I didn’t read the Dewey chapter for my initial post, so I
referred to it for an additional perspective for my final post. Two things to
say about The Child and the Curriculum. First is that just yesterday I was
working with our education service center. The presenter talked about how this
particular curriculum included the Performance Indicator (test of sorts) in
each lesson so that teachers could keep “the end in mind” so that lesson
delivery can build toward that end. And so it has been from the beginning of
this curriculum endeavor. The Performance Indicators are always listed at the
beginning of the instructional focus documents and the exemplar lesson. I’m
going to have to ask one day if they are following Dewey’s model. The second is
that I like how Dewey emphasizes that a child has an interest in what is being
taught to him. “Appealing to the interest upon the present plane means
excitation…” (p. 112).
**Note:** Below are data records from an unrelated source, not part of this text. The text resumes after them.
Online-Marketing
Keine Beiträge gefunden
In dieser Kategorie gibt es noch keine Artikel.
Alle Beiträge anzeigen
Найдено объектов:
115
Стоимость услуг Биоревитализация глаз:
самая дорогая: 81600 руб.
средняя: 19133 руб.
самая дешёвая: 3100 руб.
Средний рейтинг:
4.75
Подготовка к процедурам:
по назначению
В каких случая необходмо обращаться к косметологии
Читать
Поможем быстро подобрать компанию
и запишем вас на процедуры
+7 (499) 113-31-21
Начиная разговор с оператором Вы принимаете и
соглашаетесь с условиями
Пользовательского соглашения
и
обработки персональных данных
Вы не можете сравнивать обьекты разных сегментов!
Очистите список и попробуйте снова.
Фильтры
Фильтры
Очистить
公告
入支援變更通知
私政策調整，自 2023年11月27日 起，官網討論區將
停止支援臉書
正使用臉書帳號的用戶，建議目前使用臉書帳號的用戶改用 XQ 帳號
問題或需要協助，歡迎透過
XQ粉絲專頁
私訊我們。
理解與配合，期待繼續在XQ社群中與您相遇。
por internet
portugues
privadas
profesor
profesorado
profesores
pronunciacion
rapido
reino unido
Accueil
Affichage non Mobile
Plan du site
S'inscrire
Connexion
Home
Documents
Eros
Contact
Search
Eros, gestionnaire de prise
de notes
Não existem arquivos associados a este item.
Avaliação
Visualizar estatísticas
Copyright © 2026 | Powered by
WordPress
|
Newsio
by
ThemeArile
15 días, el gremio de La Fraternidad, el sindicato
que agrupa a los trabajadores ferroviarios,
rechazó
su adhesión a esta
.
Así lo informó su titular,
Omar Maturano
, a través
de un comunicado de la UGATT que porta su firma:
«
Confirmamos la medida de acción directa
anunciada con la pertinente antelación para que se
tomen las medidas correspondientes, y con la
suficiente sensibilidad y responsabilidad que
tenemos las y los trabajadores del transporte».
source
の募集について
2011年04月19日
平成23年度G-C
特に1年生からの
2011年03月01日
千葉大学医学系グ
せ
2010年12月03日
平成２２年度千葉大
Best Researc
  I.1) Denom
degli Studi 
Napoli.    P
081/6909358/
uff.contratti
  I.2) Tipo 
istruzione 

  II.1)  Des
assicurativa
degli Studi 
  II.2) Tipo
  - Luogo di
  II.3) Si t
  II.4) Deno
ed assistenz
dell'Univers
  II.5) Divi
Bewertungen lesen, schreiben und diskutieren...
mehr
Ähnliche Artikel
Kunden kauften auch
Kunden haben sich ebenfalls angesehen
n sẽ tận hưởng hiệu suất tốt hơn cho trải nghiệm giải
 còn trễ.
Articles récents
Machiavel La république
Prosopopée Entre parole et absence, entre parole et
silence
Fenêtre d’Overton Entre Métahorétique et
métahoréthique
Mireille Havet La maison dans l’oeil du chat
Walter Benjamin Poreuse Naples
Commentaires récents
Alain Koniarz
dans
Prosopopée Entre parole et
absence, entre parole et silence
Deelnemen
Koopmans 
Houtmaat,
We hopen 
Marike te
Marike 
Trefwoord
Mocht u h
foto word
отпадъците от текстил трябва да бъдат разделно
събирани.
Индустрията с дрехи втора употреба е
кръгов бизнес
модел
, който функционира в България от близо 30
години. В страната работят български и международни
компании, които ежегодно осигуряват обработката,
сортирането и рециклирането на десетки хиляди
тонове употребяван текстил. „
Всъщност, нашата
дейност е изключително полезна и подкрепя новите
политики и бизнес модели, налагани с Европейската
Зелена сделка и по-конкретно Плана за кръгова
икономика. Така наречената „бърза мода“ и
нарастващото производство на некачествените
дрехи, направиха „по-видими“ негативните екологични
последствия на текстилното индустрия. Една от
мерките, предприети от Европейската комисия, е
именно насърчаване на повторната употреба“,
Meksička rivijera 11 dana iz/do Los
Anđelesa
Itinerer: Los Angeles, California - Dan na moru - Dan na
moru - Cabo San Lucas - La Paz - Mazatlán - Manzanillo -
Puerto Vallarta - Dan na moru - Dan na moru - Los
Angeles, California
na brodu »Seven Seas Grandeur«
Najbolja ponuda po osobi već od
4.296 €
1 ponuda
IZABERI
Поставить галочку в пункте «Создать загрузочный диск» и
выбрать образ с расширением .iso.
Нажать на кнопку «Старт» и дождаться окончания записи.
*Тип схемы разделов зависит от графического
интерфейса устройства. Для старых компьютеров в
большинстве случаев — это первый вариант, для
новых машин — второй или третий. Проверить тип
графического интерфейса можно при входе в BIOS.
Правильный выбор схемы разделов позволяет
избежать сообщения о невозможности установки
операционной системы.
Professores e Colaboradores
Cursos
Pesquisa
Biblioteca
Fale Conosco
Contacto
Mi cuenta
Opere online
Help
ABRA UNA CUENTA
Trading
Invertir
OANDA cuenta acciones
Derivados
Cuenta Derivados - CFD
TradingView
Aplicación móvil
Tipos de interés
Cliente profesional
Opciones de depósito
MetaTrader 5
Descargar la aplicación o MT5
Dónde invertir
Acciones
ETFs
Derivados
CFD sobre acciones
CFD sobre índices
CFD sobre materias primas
I have served as a new-teacher mentor several times, and
one of the points I make to my new teachers is that student learning has to be
meaningful in order for them to engage. This is not an original idea of mine. I
heard it at one of a hundred professional development sessions, but it made so
much sense to me that I pass it along every chance I have. “They must operate,
and how they operate will depend almost entirely upon the stimuli which
surround them…” (p.114). I do believe it is up to teachers to take the
curriculum and find the stimuli that will both meet the curriculum requirements
and hold real meaning for the student.